Re:Go Pypy! (Score:2, Insightful)
You're argument only makes sense if you accept that the python language design requires dynamic typing. And this may (may) be true for the really advanced and esoteric uses of python, but anyone who's ever built a tiny compiler knows that 95% of python can easily be implemented statically typed. It would be a great exercise to try to fully inline the entire python runtime library to cover the remaining 5%.

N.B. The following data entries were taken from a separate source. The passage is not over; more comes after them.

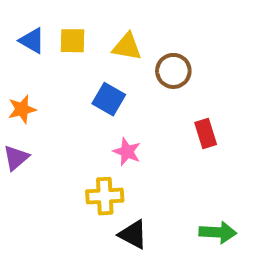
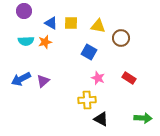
orange star: (22, 109) -> (45, 42), moved
red rectangle: (206, 133) -> (129, 78), moved, turned -40

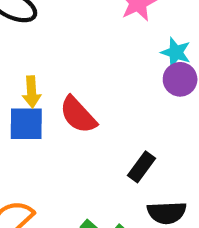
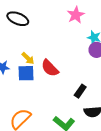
yellow arrow: (32, 92) -> (28, 58), turned -40

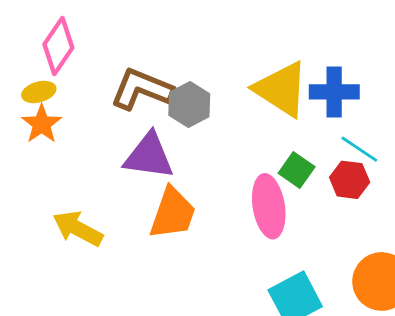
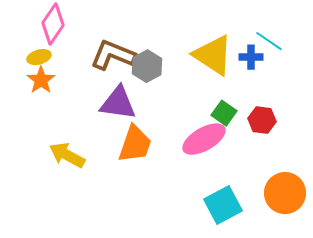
blue cross: (334, 92) -> (251, 57), size x0.7
cyan line: (359, 149) -> (269, 41), moved
pink ellipse: (269, 206) -> (204, 139), turned 69

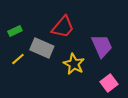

Personally I'm convinced that a statically typed python supporting 90% of common use cases, and the IDE and tools that are possible to build using such a language would blow the regular python out of the water. Python's "dynamic" typing is in reality no more powerful than inference + splitting (ie. if you do 'x = 5; print x + 1; x = "boe"; print x + "1";' translate to 'x = 5; print x + 1; y = "boe"; print y + "1"', and split the variable name when re-typing occurs). And is there anyone here claiming that java's ctrl+space wouldn't be a great help in writing library intensive python code, never mind all other refactorings ?
I may understand in practice why people use dynamically typed languages, but theoretically there is no good reason for using dynamic typing at all. Furthermore python's "garbage collector" is so extremely basic it could simply be moved to compile time (I mean that there is no theoretical problem predicting all allocations of a python program at compile time, so (if you had a year to get this right) you could make python object allocation compile to a nop.